So, like some others, I’m spending a bit more time this weekend than I might have budgeted in playing around with alternative RSS aggregators, meanwhile brooding about the experiments and business models that didn’t quite make it, killed by lack of attention, lack of time, lack of funding, and the limitless cash of competitors.

So far I’ve played a bit with three readers to some degree, in their web incarnations. Happily I’ve got plenty of time before Google closes down Reader, because the current crop is not showing a clean lead suggestion yet.

I’ve played so far with

  • The Old Reader: this is billed as, and functionally, a Google Reader like it was before the Buzz and G-Plus-ification of that service. Inband sharing of items, comment threads inband, all very familiar. I’m ~30K down the queue in getting my full feed list integrated, so I haven’t really done more than look at pictures of the tires on this, let alone kick them or take a proper test drive.
  • Feedly: very slick, clearly well funded and fast, but no stated business model. And are my items actually getting marked as read? No inband community, all outsourced to the social web. Chrome client involves a plugin, which then advertises sharing on all sorts of pages, which makes me feel like an unpaid volunteer for a service I don’t quite understand. Some caveats apply, like no offline mode, a walled garden of mobile clients (at least until they support the reverse-engineered API, etc.
  • NewsBlur: Have a clearish business model – charge per user, per year. Looks like they have a very public inband sharing function, as well as external sharing. The UI feels… rocky, and when I tried running it on my Android device it was crashtastic (though they are clear this is their first delivery on that platform).
  • Fever: Clear business model – pay $30 for the code and install it on your own server. Some mobile support, and lots of fancy predictions based on individual choices. But by the same token, very single-user, and I’m expected to find a solution for both members of our household. Something tells me az isn’t going to get behind rolling a mysql and php tool.
  • Magnet.io: Doesn’t actually exist yet, but Russell Beattie was in the process of multi-user-ising his self-rolled RSS aggregator at the time Google made their announcement. One to watch, perhaps, but an uphill climb.
  • Digg: I know they are under new ownership, etc, but I just can’t get this one in my head as a serious prospect. Cynical, perhaps.

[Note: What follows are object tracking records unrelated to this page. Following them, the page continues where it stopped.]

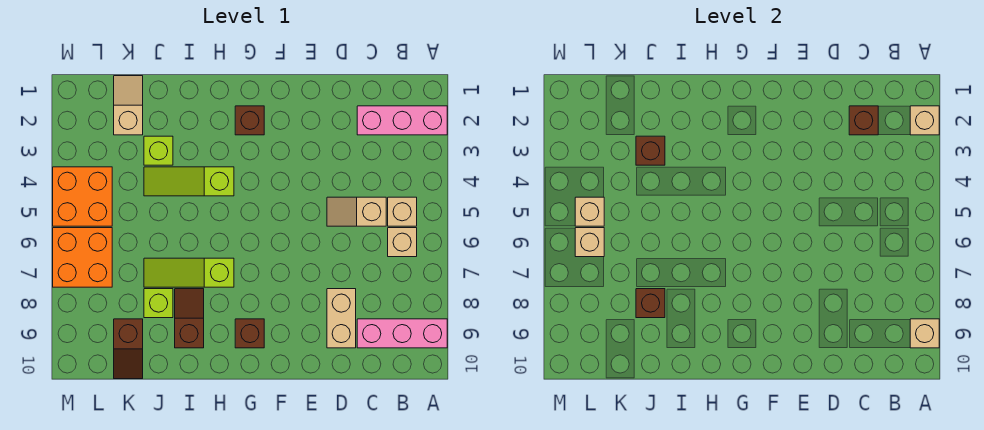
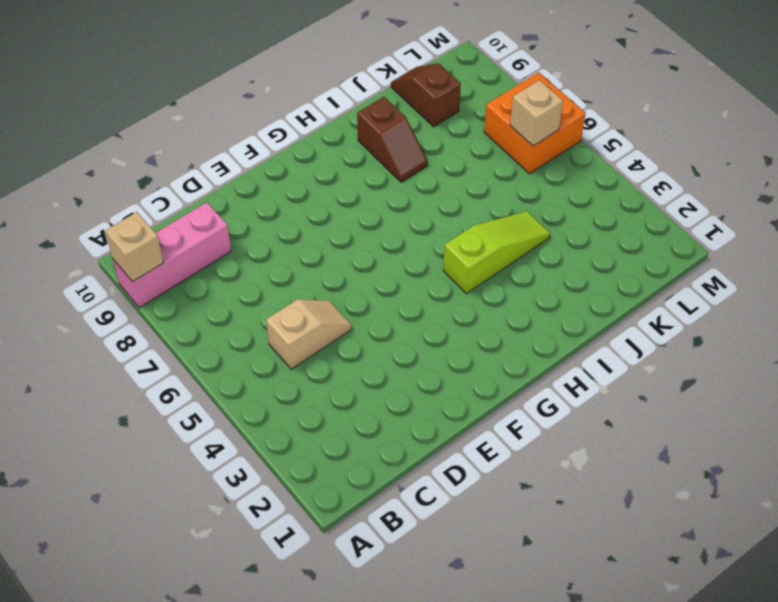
none -> pink 1x3 brick [357,106,447,135]
none -> tan 1x1 brick [388,197,417,226]
none -> tan 1x1 brick [388,228,417,257]

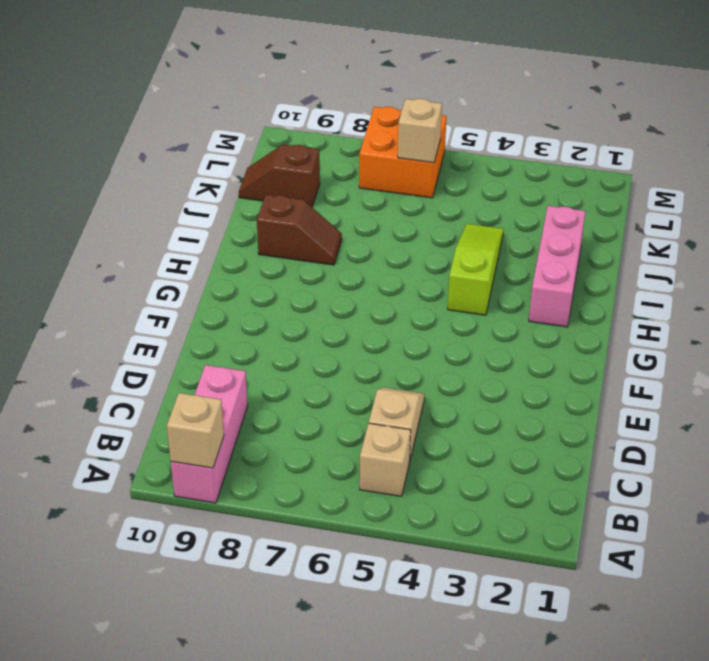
pink 1x3 brick [529,206,585,327] -> pink 1x3 brick moved to [357,106,447,135]
none -> tan 1x1 brick [388,228,417,257]
none -> tan 1x2 brick [327,289,356,348]
none -> brown 1x1 brick [235,106,264,135]

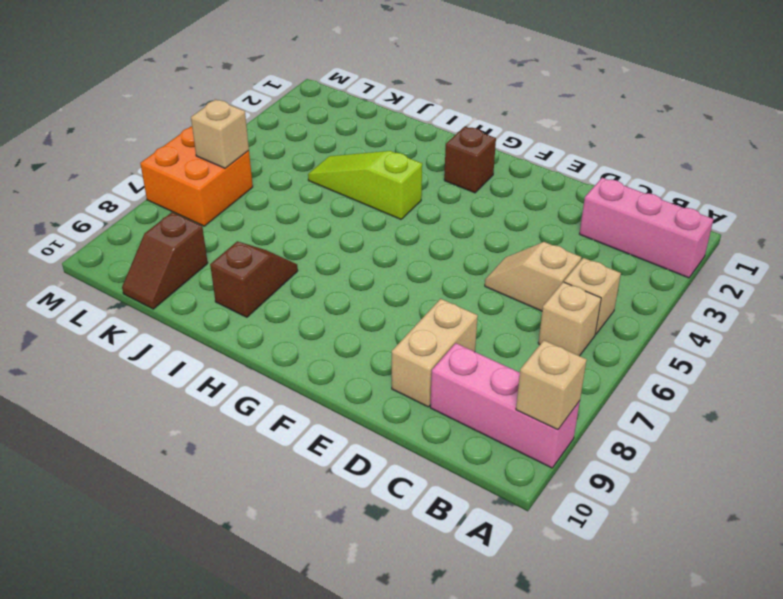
none -> brown 1x1 brick [235,319,264,348]
none -> lime 1x3 slope [144,258,234,287]
none -> lime 1x1 brick [144,136,173,165]

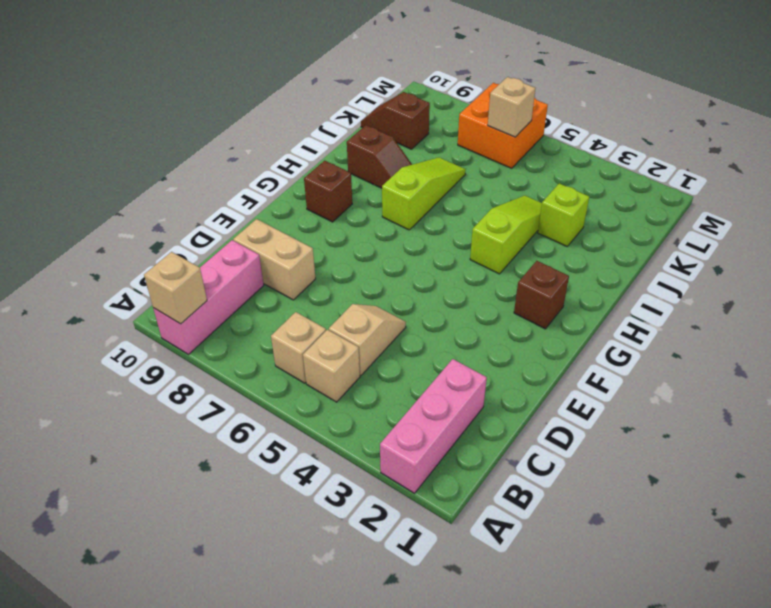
none -> lime 1x1 brick [144,289,173,318]
none -> tan 1x2 slope [114,76,143,135]
none -> orange 2x2 brick [53,167,112,226]

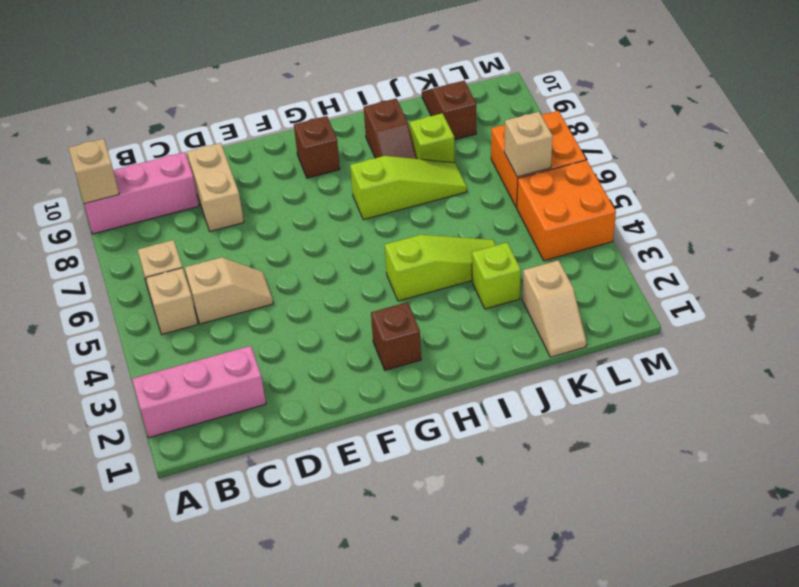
none -> tan 1x1 brick [910,106,939,135]
none -> brown 1x1 brick [849,106,878,135]
none -> brown 1x1 brick [636,136,665,165]

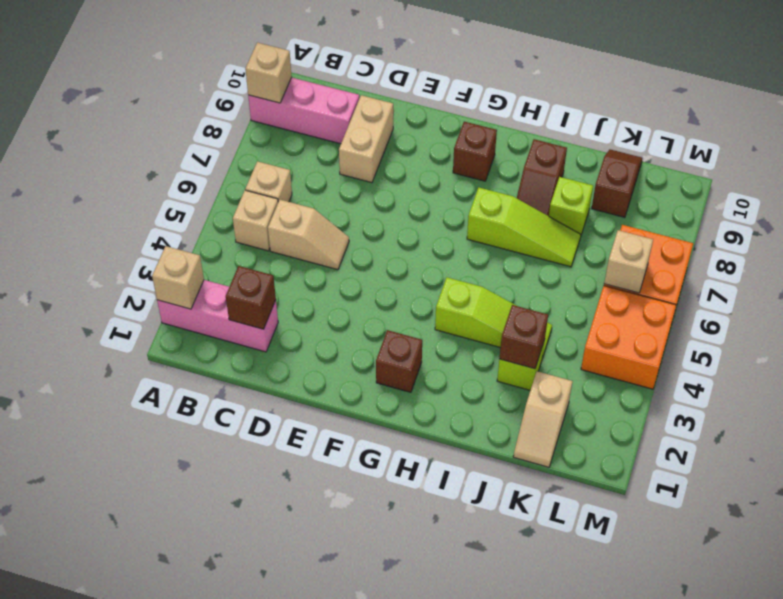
none -> brown 1x1 brick [636,289,665,318]
none -> tan 1x1 brick [575,197,604,226]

My list of wants is growing and evolving, but feels pretty simple

  • I want an API and some functionality to provide mobile access in both online and offline modes. Having played a bit with Feedly and NewsBlur, neither of these quite make it yet. Feedly has a very glossy interface (just as they do on the web), but it’s online access only. And NewsBlur feels very old-school Android. Big icons, non-holo, online only. If the proposed movements to duplicate the Reader APIs play out, I’m hopeful for a third party ecosystem, such that applications like Press (Android) and Reeder (iOS) will be suited again.
  • Though an app service is important, I still want web access. Feedly breaks my heart by demanding one use a plugin – at least on Chrome etc. I don’t want to do that – I want to use any browser, and this requirement makes me think they’re playing games with my data. NewsBlur does have web front end, but it’s very mid-2000s, with some really garish color and button decisions.
  • I want to have both internal to network sharing (like The Old Reader and NewsBlur are offering), but also clean entries into the larger social web. In an app on Android, sharing between sources is basically a doddle, but on the web and iOS there’s more lifting needed, and that becomes an up front decision for the provider…
  • I really want a clear business model, up front. I want to know I’ve got somthing to get angry about if it goes awry (unlike this case, where I can only shake my fist at a large corporation for a product I never paid for, and never had any documented skin in the game on). The Old Reader is still thinking about this (they feel like a project that blew up very fast…), NewsBlur have this built in by charging up front. Feedly – I can’t tell what Feedly’s goal is, which makes me feel a bit uneasy.